Roosevelt smiled his famous smile. “Wonderful. Now, let’s do something constructive about this. Mr. Acheson, you will have our Moscow people find out all they can without, of course, endangering themselves or their sources. Mr. Byrnes, you will meet with Mr. Gromyko again and push him to let us know a precise date when the Russian offensive will start up, while I will send a letter to ‘Uncle Joe’ essentially asking the same thing.”
He leaned forward, more confident now. “And you, Mr. Donovan, will try to infiltrate the Soviet Union, or at least focus more on what they are doing.”
“That would take years,” Donovan said ruefully. “Realistically, Mr. President, we should be working with sympathetic Germans to find out what they are observing regarding Russian moves, and develop sources who might know of secret German-Russian agreements. What I can and will do regarding the Soviets is send teams into Poland to observe.”
Roosevelt thought for a moment. “Very well,” he said thoughtfully and then beamed. “Martinis?”
CHAPTER 14
The trouble with landing a plane in a grassy field was that you were never quite sure what you were landing on. Morgan had dropped his plane quite gently into tall grass and been taxiing comfortably when the left wheel hit a rock, dipping the nose of the Piper Cub into the ground and breaking the blades of the propeller. Save for mortal wounds to their pride, he and Snyder were unhurt. The plane, however, would be hors de combat until someone scrounged up a new propeller and the mechanics determined whether or not the structure had been damaged.

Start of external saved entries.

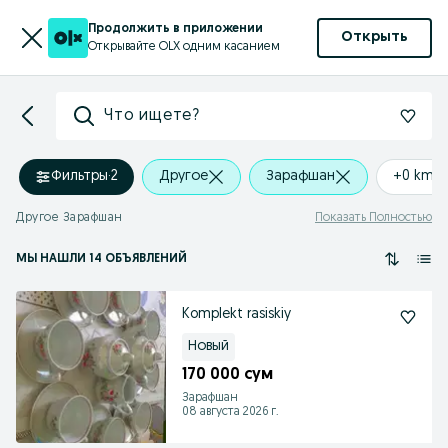
Продолжить в приложении
Открыть
Открывайте OLX одним касанием
Что ищете?
Фильтры
·
2
Другое
Зарафшан
+0 km
Другое Зарафшан
Показать Полностью
МЫ НАШЛИ 14 ОБЪЯВЛЕНИЙ
Komplekt rasiskiy
Новый
170 000 сум
Зарафшан
08 августа 2026 г.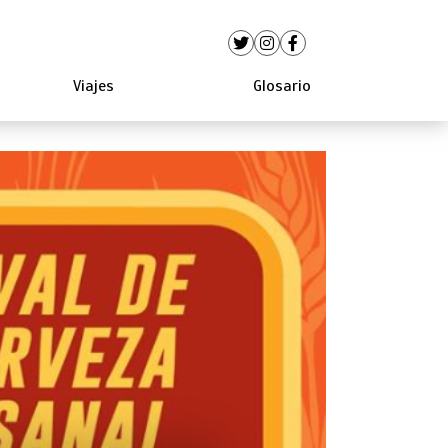
Viajes
Glosario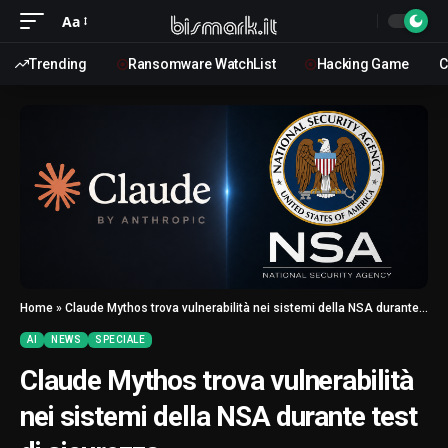
Aa
Trending
Ransomware WatchList
Hacking Game
C
Home
»
Claude Mythos trova vulnerabilità nei sistemi della NSA durante test di sicurezza
AI
NEWS
SPECIALE
Claude Mythos trova vulnerabilità
nei sistemi della NSA durante test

As a result, Morgan was now an unofficial aide to Whiteside. Now piloting a Jeep, he kept his ears on radio traffic while his eyes took in the countryside. The American army was moving even more slowly than before as the Germans grudgingly gave up the remnants of French territory that remained in their possession. If they were fighting like devils for occupied France, he wondered how they would fight when the army crossed the border into the Rhineland, that large portion of Germany that lay to the west of the Rhine. It had been occupied by Allied armies in 1918, when Germany had been forced to give up the Rhineland as part of the Treaty of Versailles. The Nazis had taken it back in 1936.
Worse, the closer they got to Germany, the more armor and artillery the Germans seemed to possess. It made a kind of sense since German supply lines were shortening, but there were rumors of German troop pullbacks from the Russian fronts and that made no sense to Morgan or anyone else in the 74th. Of course, what the hell did they know about grand strategy in the first place?
With the presidential election only days away, there was a lot of talk about whether Roosevelt would be reelected for the fourth time. He’d been President for twelve years and many younger soldiers really couldn’t recall anybody else in the White House, while older ones recalled Hoover and the other idiots who preceded him and, in their opinion, caused not only the Great Depression but this fucking war.
For his part, Jack recalled the anxiety his parents felt during the Depression and remembered the sight of people waiting in long lines for free bread. At first people they knew seemed embarrassed to be seen getting handouts, but they soon got over it. Handouts beat the hell out of starving.
Jack’s family had come through the Depression poorer and possibly wiser, but not economically destroyed like so many others had. Some meals had been sparse and he’d gone a long time wearing worn out and patched clothes, but they’d never been bankrupt and never had to stand in lines for handouts.